Materials and Methods
This multicenter study included 42,014 patients from Institution A (2008–2019) for DL model development and 10,523 patients from Institution B (2003–2022) for external test. CXRs were preprocessed using localized energy-based normalization, and convolutional neural network-based DL models were trained separately for original and normalized images. Ensemble outputs of DL and FRAX (DL-FRAX) were used for final predictions. A logistic hazard loss function was employed to directly estimate survival functions. Performance was assessed using C-index and area under the receiver-operator curves (AUROCs) in internal (5,000 cases) and external (10,523 cases) test sets, comparing DL, DL-FRAX, and FRAX.
Results
Mean ages were 59.3, 61.4 years, and 79.8%, 67.9% were female in development and external test sets, respectively. In predicting major osteoporotic fractures, the DL model achieved a C-index of 0.867 and 2-, 3-, and 5-year AUROCs of 0.878, 0.887, and 0.886, outperforming FRAX (C-index: 0.800; AUROCs: 0.805, 0.804, and 0.805, all P<0.001) in the internal test set.
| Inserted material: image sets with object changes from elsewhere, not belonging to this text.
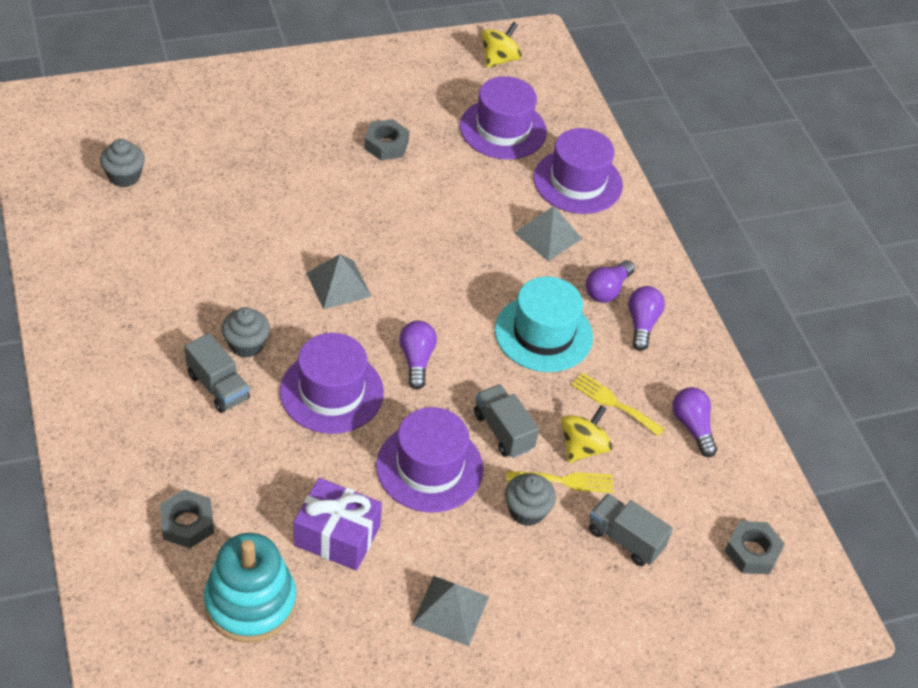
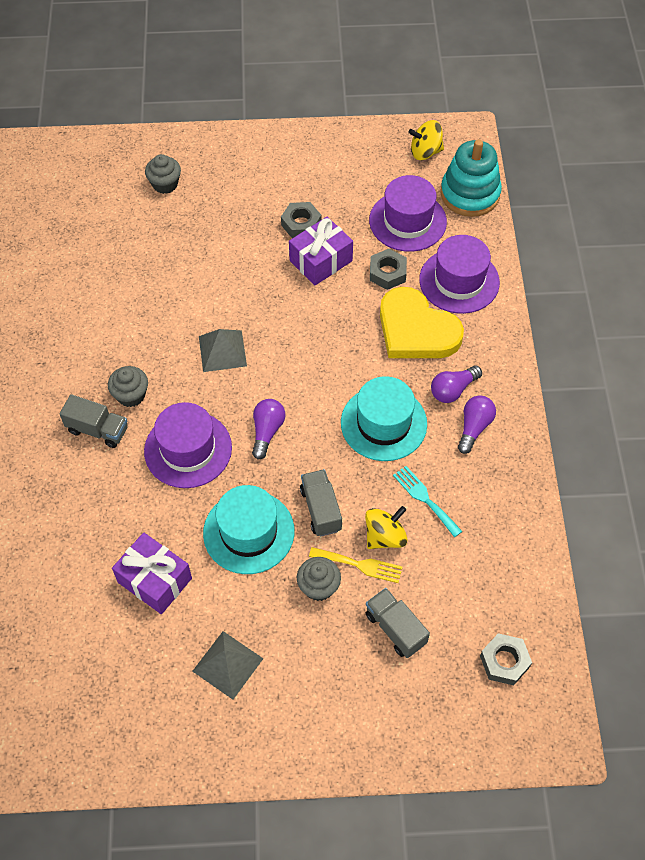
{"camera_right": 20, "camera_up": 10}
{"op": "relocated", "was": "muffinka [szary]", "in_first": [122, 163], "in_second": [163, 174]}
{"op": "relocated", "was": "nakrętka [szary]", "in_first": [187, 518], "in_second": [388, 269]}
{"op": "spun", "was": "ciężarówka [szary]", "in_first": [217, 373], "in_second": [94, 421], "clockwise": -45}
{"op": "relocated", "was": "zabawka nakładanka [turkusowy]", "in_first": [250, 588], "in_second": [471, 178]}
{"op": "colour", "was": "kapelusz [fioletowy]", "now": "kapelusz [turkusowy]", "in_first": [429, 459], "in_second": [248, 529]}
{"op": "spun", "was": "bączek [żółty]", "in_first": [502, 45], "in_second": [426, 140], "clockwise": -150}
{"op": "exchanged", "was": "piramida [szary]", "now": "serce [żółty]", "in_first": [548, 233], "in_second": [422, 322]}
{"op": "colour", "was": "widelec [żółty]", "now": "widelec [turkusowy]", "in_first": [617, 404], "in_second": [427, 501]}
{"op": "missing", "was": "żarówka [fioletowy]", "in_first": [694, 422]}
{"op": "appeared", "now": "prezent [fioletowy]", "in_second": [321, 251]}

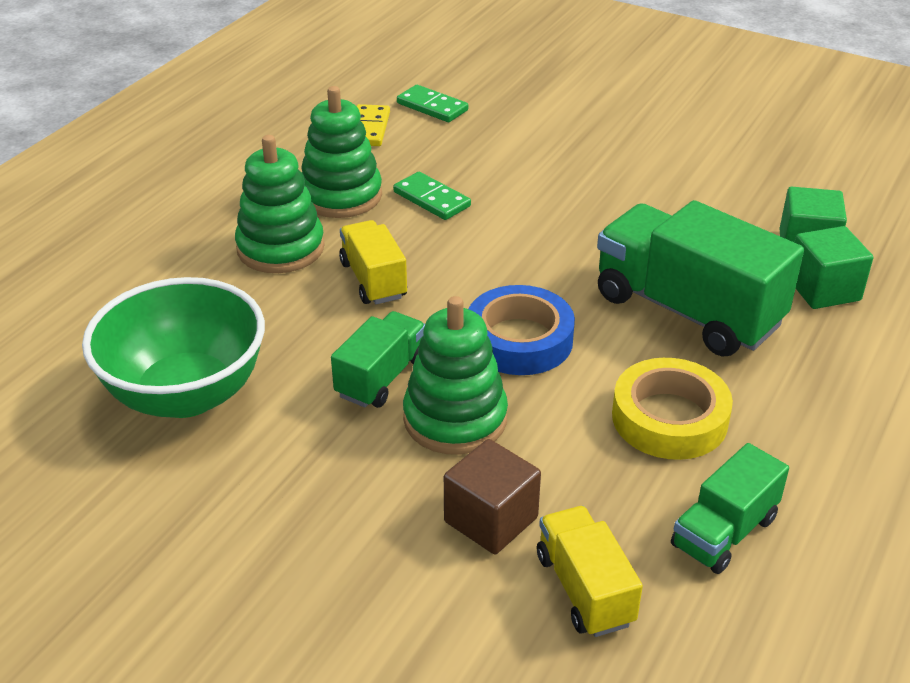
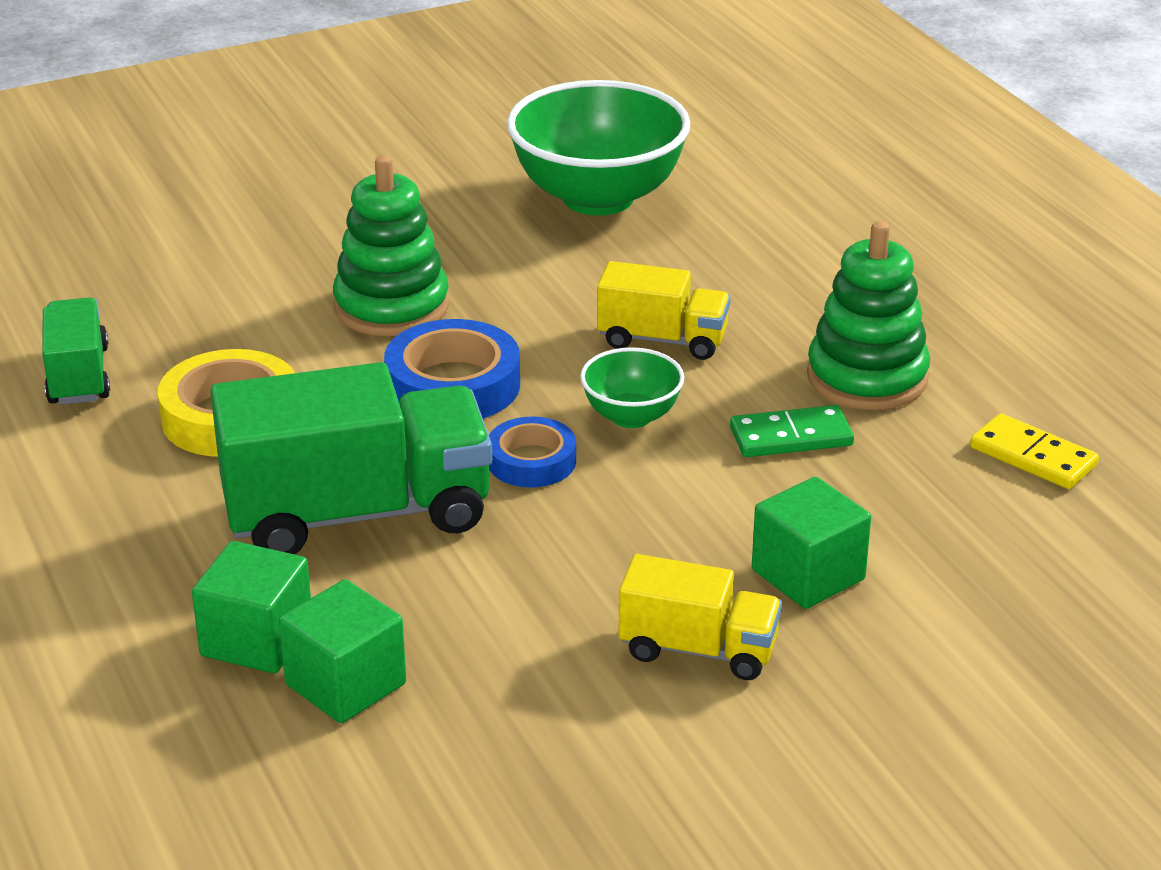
{"camera_right": 125, "camera_up": -5}
{"op": "missing", "was": "zabawka nakładanka [zielony]", "in_first": [280, 204]}
{"op": "missing", "was": "ciężarówka [zielony]", "in_first": [378, 359]}
{"op": "missing", "was": "kostka domina [zielony]", "in_first": [432, 103]}
{"op": "missing", "was": "sześcian [brązowy]", "in_first": [492, 496]}
{"op": "relocated", "was": "ciężarówka [żółty]", "in_first": [590, 571], "in_second": [700, 617]}
{"op": "appeared", "now": "taśma klejąca [niebieski]", "in_second": [532, 452]}
{"op": "appeared", "now": "miska [zielony]", "in_second": [632, 387]}
{"op": "appeared", "now": "sześcian [zielony]", "in_second": [811, 543]}

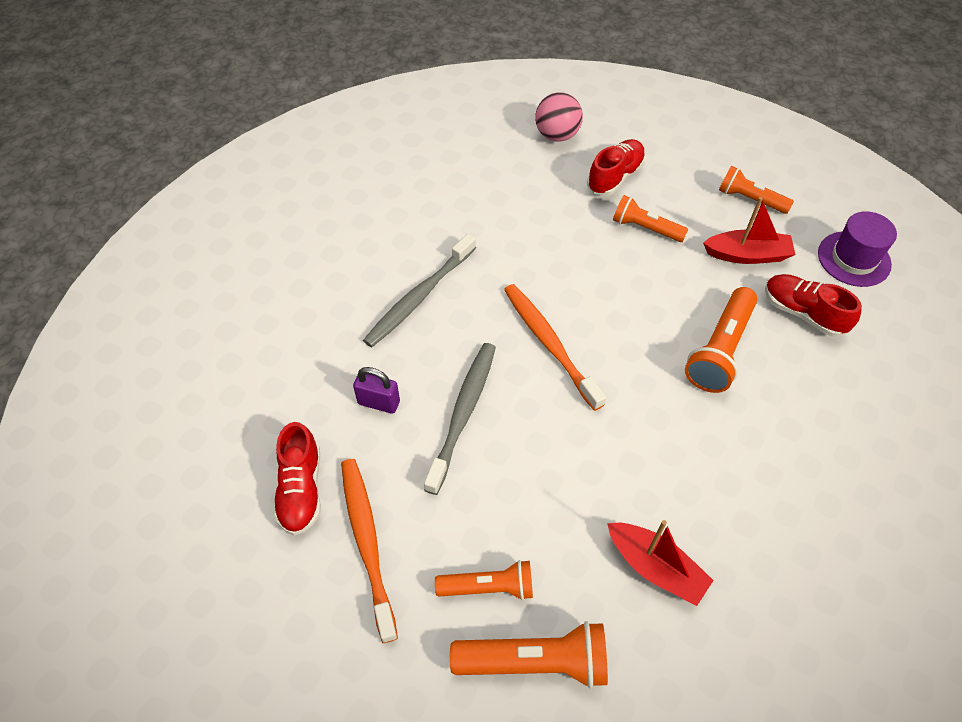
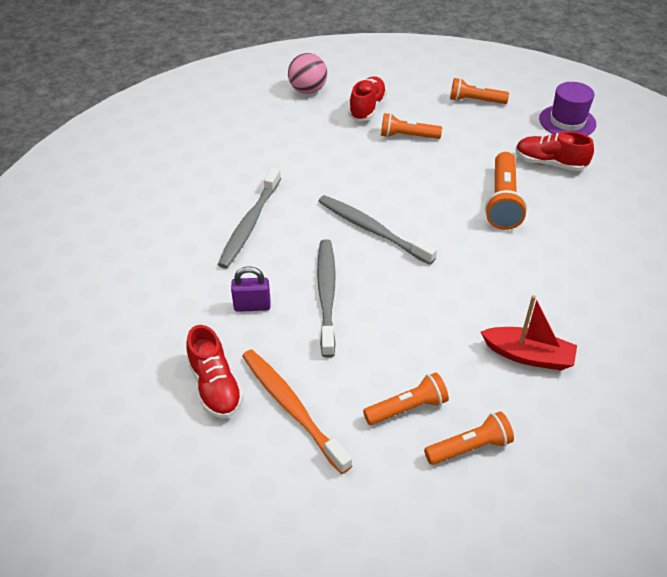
{"camera_right": -20, "camera_up": -10}
{"op": "size", "was": "latarka [pomarańczowy]", "in_first": [529, 654], "in_second": [469, 438], "ratio": 0.66}
{"op": "colour", "was": "szczoteczka do zębów [pomarańczowy]", "now": "szczoteczka do zębów [szary]", "in_first": [555, 347], "in_second": [377, 230]}
{"op": "missing", "was": "łódka [czerwony]", "in_first": [749, 230]}

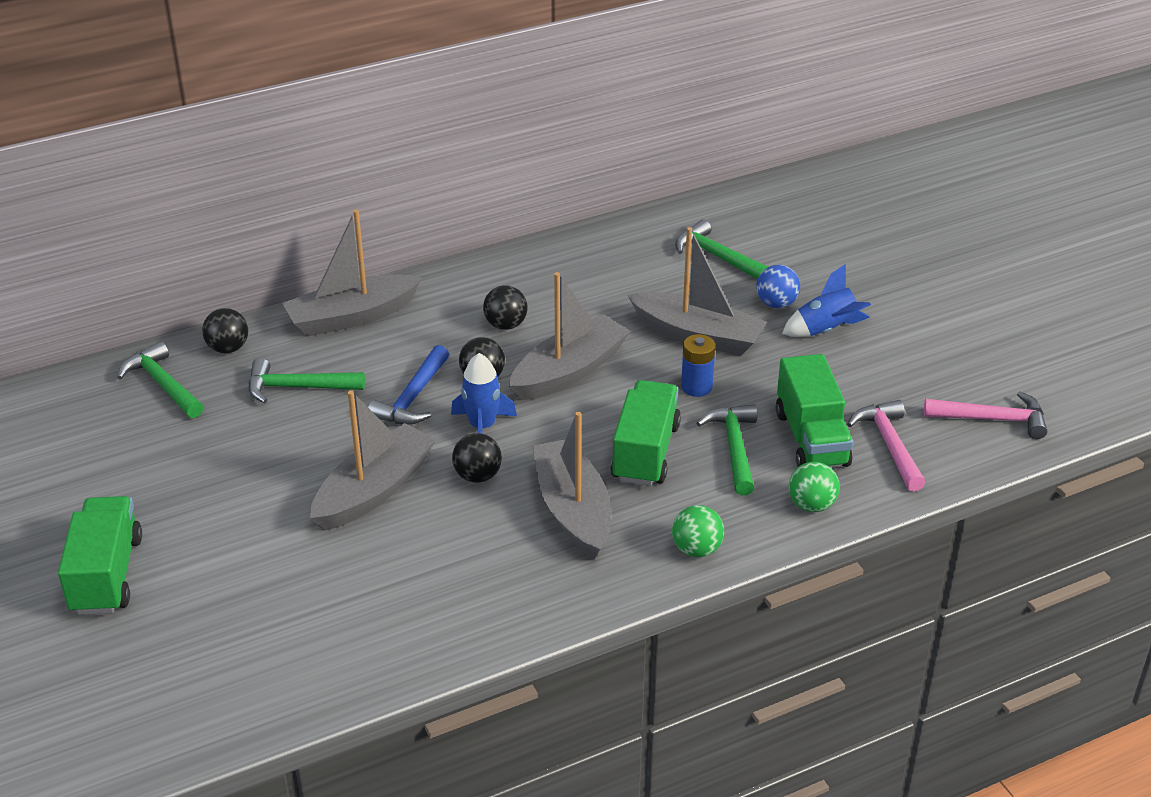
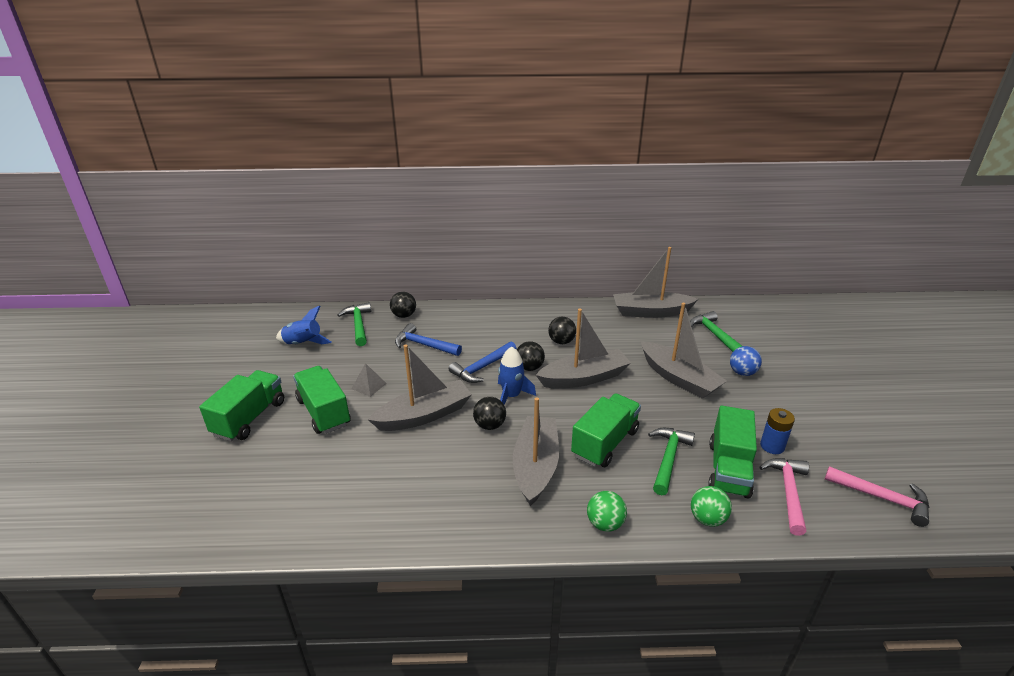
{"camera_right": 25, "camera_up": -5}
{"op": "colour", "was": "młotek [zielony]", "now": "młotek [niebieski]", "in_first": [307, 380], "in_second": [428, 339]}
{"op": "relocated", "was": "łódka [szary]", "in_first": [352, 272], "in_second": [655, 282]}
{"op": "relocated", "was": "bateria [niebieski]", "in_first": [698, 365], "in_second": [777, 431]}
{"op": "relocated", "was": "rakieta [niebieski]", "in_first": [826, 300], "in_second": [304, 325]}
{"op": "appeared", "now": "ciężarówka [zielony]", "in_second": [322, 400]}
{"op": "appeared", "now": "piramida [szary]", "in_second": [369, 380]}

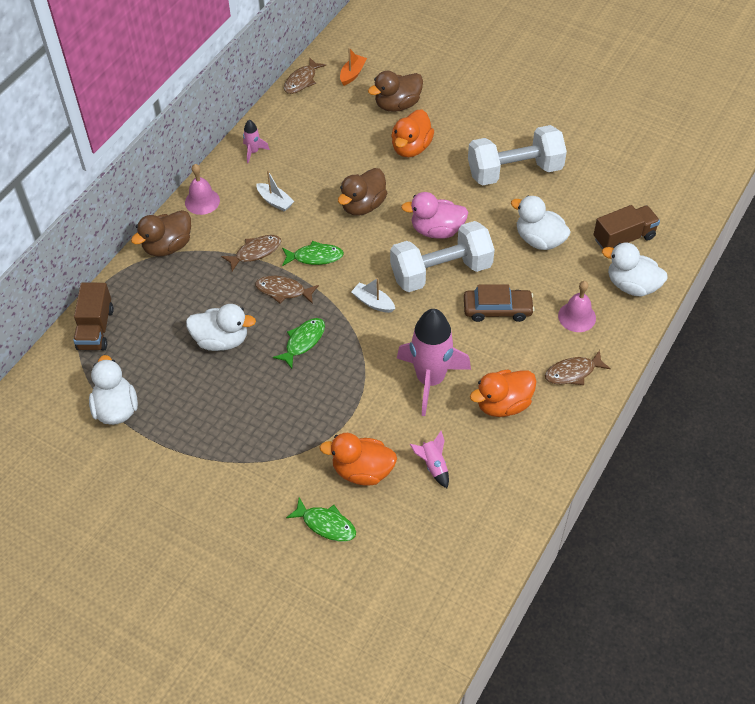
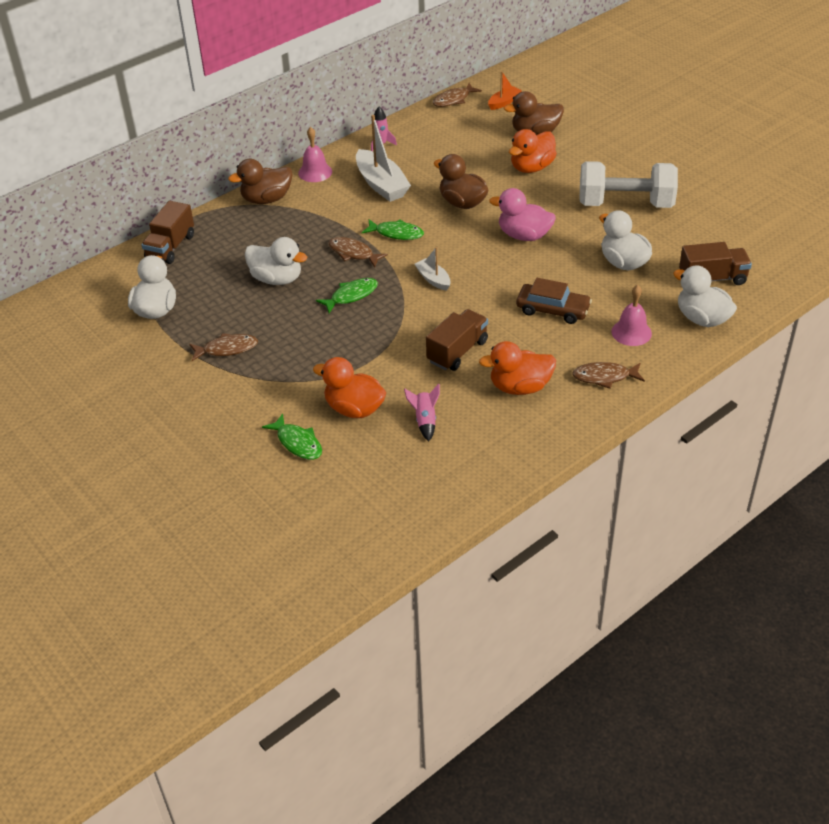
{"camera_right": 20, "camera_up": -10}
{"op": "relocated", "was": "ryba [brązowy]", "in_first": [251, 253], "in_second": [223, 347]}
{"op": "size", "was": "łódka [biały]", "in_first": [275, 191], "in_second": [383, 158], "ratio": 1.86}
{"op": "spun", "was": "kaczka [brązowy]", "in_first": [362, 191], "in_second": [461, 181], "clockwise": 75}
{"op": "missing", "was": "hantel [biały]", "in_first": [442, 256]}
{"op": "exchanged", "was": "rakieta [różowy]", "now": "ciężarówka [brązowy]", "in_first": [434, 362], "in_second": [457, 340]}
The DL-FRAX ensemble model showed a C-index of 0.847 and AUROCs of 0.858, 0.873, and 0.868, which were also significantly higher than the performances of FRAX model (all P<0.001). Similarly, in the external validation set, C-index values were 0.763 and 0.752 for DL and DL-FRAX models, respectively, which showed significantly higher performances than that of FRAX (C-index of 0.737, both P<0.001). In terms of vertebral, nonvertebral, and hip fractures, DL model’s performances showed C-indices of 0.871, 0.852, and 0.923, respectively. Corresponding 2-, 3-, and 5-year AUROCs were 0.873, 0.886, and 0.888 for vertebral; 0.934, 0.907, and 0.874 for non-vertebral; and 0.931, 0.928, and 0.936 for hip fractures.
Conclusion
Combining a DL-based model using CXR with FRAX significantly improved fracture risk prediction compared to FRAX alone. This approach may provide a more accessible, effective tool for clinical fracture risk assessment.